Stored data entries:
===============

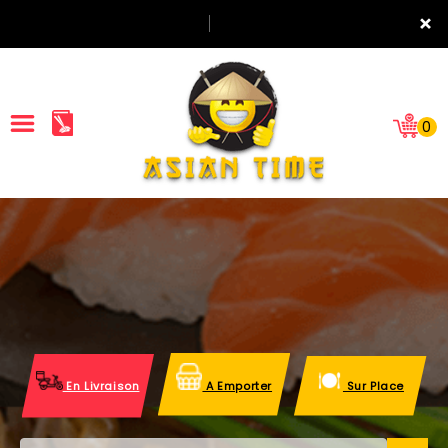
×
0
ACCUEIL
LA CARTE
NOTRE RESTAURANT
VOS AVIS
En Livraison
A Emporter
Sur Place
MENTIONS LÉGALES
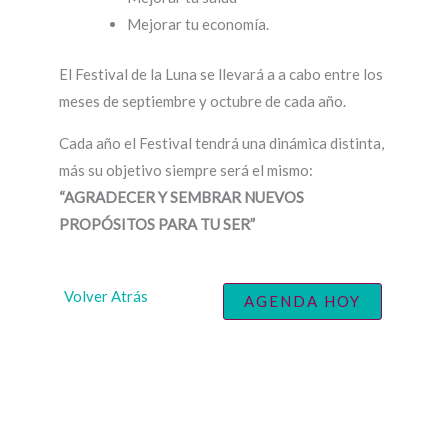
Mejorar tu economía.
El Festival de la Luna se llevará a a cabo entre los
meses de septiembre y octubre de cada año.
Cada año el Festival tendrá una dinámica distinta,
más su objetivo siempre será el mismo:
“AGRADECER Y SEMBRAR NUEVOS
PROPÓSITOS PARA TU SER”
Volver Atrás
AGENDA HOY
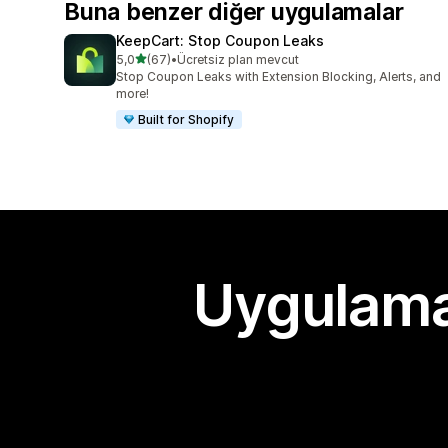
Buna benzer diğer uygulamalar
KeepCart: Stop Coupon Leaks
5 yıldız üzerinden
5,0
(67)
•
Ücretsiz plan mevcut
toplam 67 değerlendirme
Stop Coupon Leaks with Extension Blocking, Alerts, and
more!
Built for Shopify
Uygulama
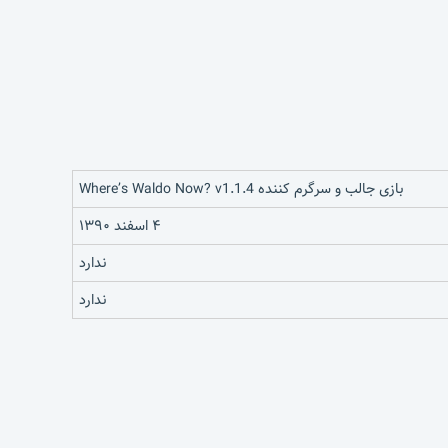
بازی جالب و سرگرم کننده Where’s Waldo Now? v1.1.4
۴ اسفند ۱۳۹۰
ندارد
ندارد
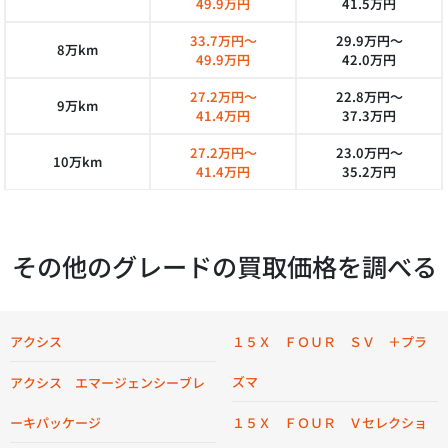
49.9万円
41.5万円
33.7万円～
29.9万円～
8万km
49.9万円
42.0万円
27.2万円～
22.8万円～
9万km
41.4万円
37.3万円
27.2万円～
23.0万円～
10万km
41.4万円
35.2万円
その他のグレードの買取価格を調べる
アクシス
１５Ｘ ＦＯＵＲ ＳＶ ＋プラ
ズマ
アクシス エマージェンシーブレ
ーキパッケージ
１５Ｘ ＦＯＵＲ Ｖセレクショ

===============

### WORK INSTRUCTIONS
Pick up at the line that holds "Ücretsiz plan mevcut" and restate each line, word for word, through the last line of the entries. Include both end lines but none of the pictures.

### ANSWER TO THIS TASK
Ücretsiz plan mevcut
toplam 67 değerlendirme
Stop Coupon Leaks with Extension Blocking, Alerts, and
more!
Built for Shopify
Uygulama
بازی جالب و سرگرم کننده Where’s Waldo Now? v1.1.4
۴ اسفند ۱۳۹۰
ندارد
ندارد
49.9万円
41.5万円
33.7万円～
29.9万円～
8万km
49.9万円
42.0万円
27.2万円～
22.8万円～
9万km
41.4万円
37.3万円
27.2万円～
23.0万円～
10万km
41.4万円
35.2万円
その他のグレードの買取価格を調べる
アクシス
１５Ｘ ＦＯＵＲ ＳＶ ＋プラ
ズマ
アクシス エマージェンシーブレ
ーキパッケージ
１５Ｘ ＦＯＵＲ Ｖセレクショ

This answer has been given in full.